Jesucristo me buscó y me salvó. Desde ese momento le pertenezco y estoy en su escuela. Él me dijo: “Aprended de mí” (Mateo 11:29), y lo necesito. “¿Qué enseñador semejante a él?” (Job 36:22). “Una cosa sé, que habiendo yo sido ciego, ahora veo” (Juan 9:25).
Día tras día, leyendo su Palabra, descubro lo que soy y mi ignorancia, pero sobre todo aprendo a conocerlo a él, su dulzura, su paciencia. Si a veces puedo decir: “sé…”, entonces oigo su voz: “Si sabéis estas cosas, bienaventurados seréis si las hiciereis” (Juan 13:17). Él sabe ponerme a prueba.
Por ejemplo, es posible que hoy deba superar un examen de paciencia. Poco importa el problema que se me presente o el medio que el Señor emplee. Quizá sea un contacto con una persona que tiene un carácter difícil, un niño inquieto o una serie de pequeñas contrariedades. Si no estoy lo suficientemente preparado mediante la oración y la simple confianza en Dios, ni siquiera me daré cuenta de que se trata de un examen. Solo veré las circunstancias adversas y no la mano divina y sabia que desea hacerme experimentar sus liberaciones.
Dios es fiel, él es quien mide la dificultad de la prueba y da la fuerza para sobrellevarla. Él sabe cuándo se aprendió la lección (1 Corintios 10:13).

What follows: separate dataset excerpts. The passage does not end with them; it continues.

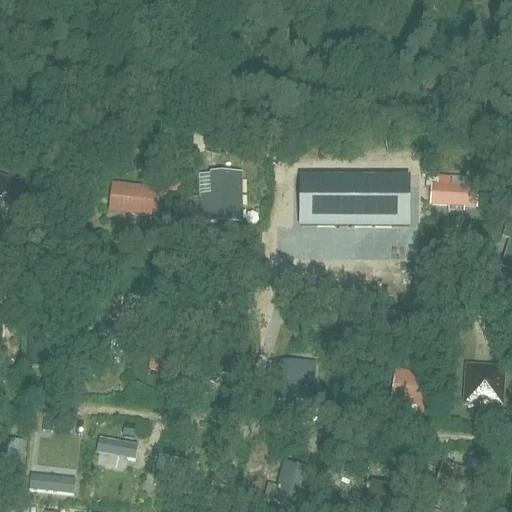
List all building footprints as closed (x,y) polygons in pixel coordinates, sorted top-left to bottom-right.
[(233,167),(200,170),(202,190),(235,187),(233,167)] [(111,210),(160,211),(161,180),(112,178),(111,210)] [(0,180),(0,216),(17,222),(27,189),(0,180)] [(300,228),(408,229),(408,188),(300,187),(300,228)] [(0,315),(0,357),(9,357),(9,315),(0,315)] [(182,372),(183,329),(161,328),(160,371),(182,372)] [(393,363),(388,398),(430,403),(435,369),(393,363)] [(494,379),(495,371),(467,370),(465,405),(501,407),(502,380),(494,379)] [(468,496),(469,483),(440,479),(438,492),(468,496)]
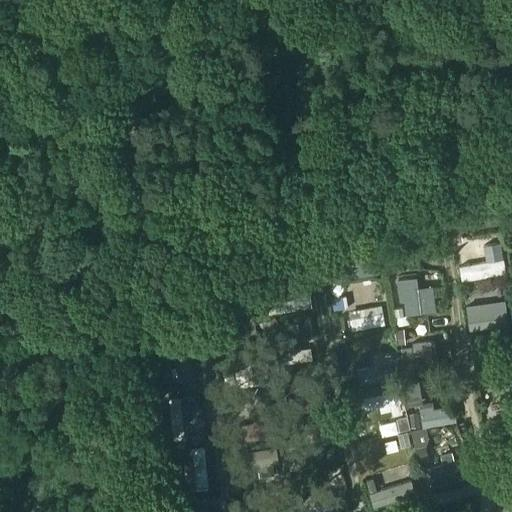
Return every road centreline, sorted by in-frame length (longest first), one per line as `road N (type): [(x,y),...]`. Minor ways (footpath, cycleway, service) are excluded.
road 1 (track): [(494,484),(439,208)]
road 2 (track): [(357,511),(316,271)]
road 3 (track): [(225,511),(206,337)]
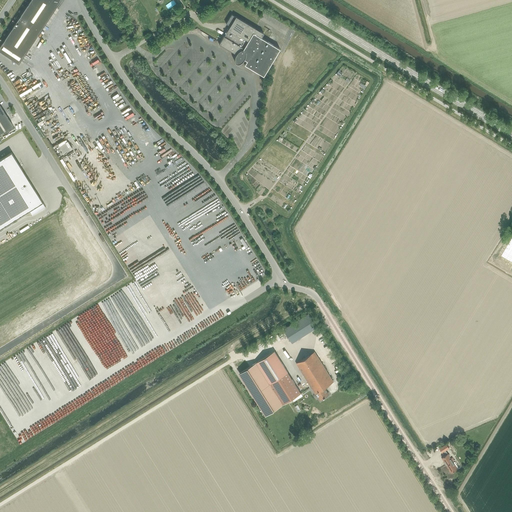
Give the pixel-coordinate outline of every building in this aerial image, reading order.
[(57,5),(60,0),(30,0),(0,45),(0,51),(18,63),(56,7),(57,5)] [(259,30),(259,31),(231,14),(226,23),(230,26),(224,36),(219,44),(236,54),(235,54),(235,55),(234,56),(234,57),(233,58),(233,59),(233,60),(234,60),(234,61),(234,62),(235,62),(235,63),(236,63),(237,63),(238,63),(239,63),(240,63),(241,62),(242,61),(243,61),(243,60),(244,59),(246,60),(244,64),(263,76),(280,48),(261,37),(263,33),(259,30)] [(58,49),(66,44),(64,41),(56,46),(58,49)] [(240,72),(252,78),(255,71),(243,66),(240,72)] [(0,133),(13,125),(0,104),(0,133)] [(0,228),(29,210),(32,214),(45,206),(42,202),(11,152),(0,159),(0,228)] [(139,214),(143,219),(149,215),(146,210),(139,214)] [(511,238),(501,256),(511,262),(511,238)] [(246,274),(250,283),(256,281),(252,272),(246,274)] [(283,329),(292,343),(318,327),(309,313),(283,329)] [(301,393),(288,372),(274,351),(256,362),(270,383),(283,404),(301,393)] [(314,352),(296,364),(315,394),(316,393),(320,400),(329,395),(324,387),(333,382),(314,352)] [(256,362),(239,373),(266,415),(283,404),(256,362)] [(447,465),(452,461),(454,460),(452,457),(451,458),(448,454),(445,450),(449,448),(447,444),(439,448),(442,452),(445,456),(442,457),(447,465)] [(452,461),(447,465),(451,472),(457,469),(452,461)]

Una razón por la cual el cristiano es dejado en la tierra es porque está en la escuela de Dios. Fue el motivo por el cual Israel -pueblo terrenal de Dios- tuvo que errar cuarenta años antes de entrar en un país que estaba tan solo a once días de camino. El significado de este camino errante es: aprender a conocerse a sí mismo y a conocer a Dios. Esta doble lección dura toda la vida.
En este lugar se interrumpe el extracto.